According to the "mailbox rule," a letter is presumed to have been received if it was "properly directed" and is proved to have been "either put into the post office or delivered to the postman." While agreeing that Ho was not properly served, CIT gave the government an additional 60 days to serve him. The government did so, but attached the wrong summons and complaint to the service. In fact, they were the summons and complaint associated with the other case the government brought against Ho for the same issue. Ho then moved to quash service due to the error.
Service should not be quashed and the case should not be dismissed, since governing case law dictates how to proceed in these circumstances, DOJ said. For starters, Ho's multiple filings in the case show that he received proper notice of the lawsuit, DOJ said. "Mr. Ho cannot contend that he is unaware of the complaint or the substance of the complaint," the brief said. "Indeed, he is so familiar with the administrative process underlying the complaint in this case that on April 29, 2019, he submitted detailed arguments about its purported shortcomings." Second, Ho did not suffer prejudice and could not "conceivably" be later prejudiced by this delay of service since this case has been stayed since the CIT's May 2020 judgment pending resolution of the criminal case. Finally, the government would actually be prejudiced by dismissal since the statute of limitations expired for the claims made in the case.
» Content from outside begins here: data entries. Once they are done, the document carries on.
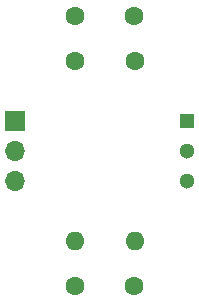
<source format=gts>
%TF.GenerationSoftware,KiCad,Pcbnew,(6.0.6)*%
%TF.CreationDate,2022-06-23T13:21:08-07:00*%
%TF.ProjectId,A1301EUA-T_HallEffectBoard,41313330-3145-4554-912d-545f48616c6c,rev?*%
%TF.SameCoordinates,Original*%
%TF.FileFunction,Soldermask,Top*%
%TF.FilePolarity,Negative*%
%FSLAX46Y46*%
G04 Gerber Fmt 4.6, Leading zero omitted, Abs format (unit mm)*
G04 Created by KiCad (PCBNEW (6.0.6)) date 2022-06-23 13:21:08*
%MOMM*%
%LPD*%
G01*
G04 APERTURE LIST*
%ADD10C,1.600000*%
%ADD11O,1.600000X1.600000*%
%ADD12R,1.700000X1.700000*%
%ADD13O,1.700000X1.700000*%
%ADD14R,1.300000X1.300000*%
%ADD15C,1.300000*%
G04 APERTURE END LIST*
D10*
X8930000Y-25400000D03*
X13930000Y-25400000D03*
X8890000Y-6350000D03*
D11*
X8890000Y-21590000D03*
D10*
X13970000Y-6350000D03*
D11*
X13970000Y-21590000D03*
D10*
X8890000Y-2540000D03*
X13890000Y-2540000D03*
D12*
X3810000Y-11430000D03*
D13*
X3810000Y-13970000D03*
X3810000Y-16510000D03*
D14*
X18389600Y-11430000D03*
D15*
X18389600Y-13970000D03*
X18389600Y-16510000D03*
M02*

</source>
"Mr. Ho and his counsel acknowledged they are aware of this lawsuit, and have submitted detailed briefings in this case responding to the complaint beginning in April 2019," the brief said. "They cannot credibly contend that they are unaware of the substance of the complaint. Thus, “substantial compliance” with Rule 4’s service requirements has been achieved because Mr. Ho has received actual notice of the complaint."